On the other hand, if you sell nothing at all, regardless of how it’s priced, then it might be that your art just isn’t appealing to people yet. Remember, Van Gogh never sold anything in his lifetime, perhaps because his work simply wasn’t pleasing to anyone’s eye. You may admire Van Gogh’s work, but again, I’m assuming that you’re reading this article because you want to sell. 

 

When should you raise your prices? As a rule of thumb, I recommend that you wait until about half of the work you make sells. That’s an important benchmark, and when that happens, you can raise your prices about 10%. Once half of your work is selling at that those prices, raise them again. Most elite artists are ultimately able to sell their work for between several hundred and several thousand dollars. Beyond that is the realm of the world class; people like Guan Weixing or Mary Whyte, who can sell their paintings for $30,000 apiece or more. 

If you don’t reach the 50% benchmark immediately, don’t worry. This world we live in trains us to want instant success; and yet, success in the most important endeavors takes time. It may be years, or even decades, before you reach this point. You may never reach that level; and that’s okay. Just keep working. 

Key Takeaways: 

  • Start with small to medium sized pieces that you can sell for $50-$150. 
  • Once half or more of those pieces sell as quickly as you make them, increase your prices by about 10%. 
  • Continue to improve your work, network with other artists, seek showing opportunities, teach, and generally increase your fame. As the demand for your work increases, so will the scarcity, and therefore the perceived value. 
  • Make the kind of art that speaks to you, but realize that it has to be pleasing to the eye. No one will buy CD’s from someone whose music is obnoxious, and no one will buy your work if it’s ugly.
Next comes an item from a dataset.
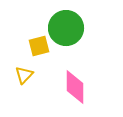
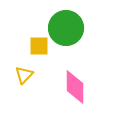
yellow square: rotated 15 degrees clockwise
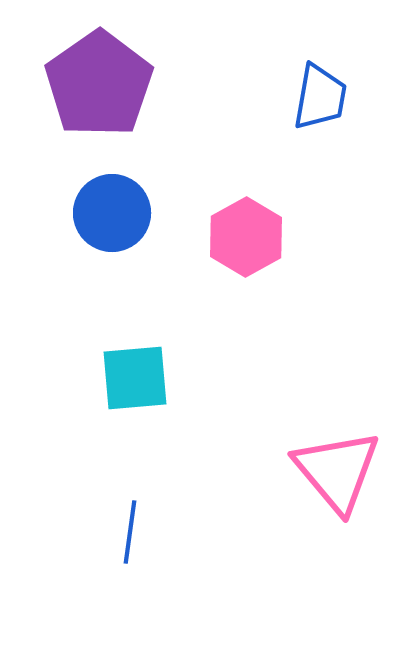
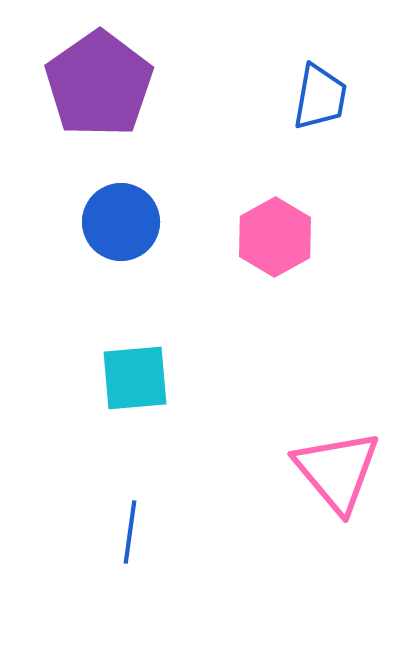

That’s it! For a more general discussion of how to make money painting, check out the previous article on that here. 

For all you fantastic artists reading this, what has and has not worked for you? What paintings have sold well? What’s bombed? Leave your thoughts in the comments. Let’s all get better together! 

6 Replies to “How to Price Your Work”

  1. Hey Anthony! I love your work and appreciate your insights. I’m trying to get started as a muralist, and feel uncertain about what to charge and what fair market value is here in central NC. My research indicates most muralists price per sq ft and based on the level of detail. $10/sq ft seems to be the base rate for low detail, but I worry I will lose work if I charge that. Thoughts?

    1. Hmm, great question. It’s pretty common for artists to charge lower than normal rates at first while they’re building up their portfolios. That’s a really common practice amongst photographers, for instance. So, if you feel like you need a little momentum to get off the ground, then sure, maybe charge a little less per square foot. Then again, don’t let yourself get taken advantage of; I’ve only painted one mural, but I know how much work and effort it takes. I recommend you select a “minimum charge” to do a job, no matter how small, so that you know it will be worth your time. Lastly, once you do a few jobs, start charging normal rates. Don’t gauge your clients, but make it obvious that you’re serious about the craft. Position yourself as a luxury brand, not a cheap one. I hope that’s helpful!

  2. Thanks , good advice – I make things from bowls , furniture and paintings( portraits and landscapes) watercolor and oil.
    What has sold has been personal ,watercolor portraits of them doing what they like doing – so a couple of boxing portraits have sold . Since I woodwork I’ve been making my own frames to increase appeal . Some pet portraits have sold. With woodworking it’s been bowls that have sold.
    If I got paid by the hour I would be making about $3/hr- ( just kidding) but I really haven’t figured it out.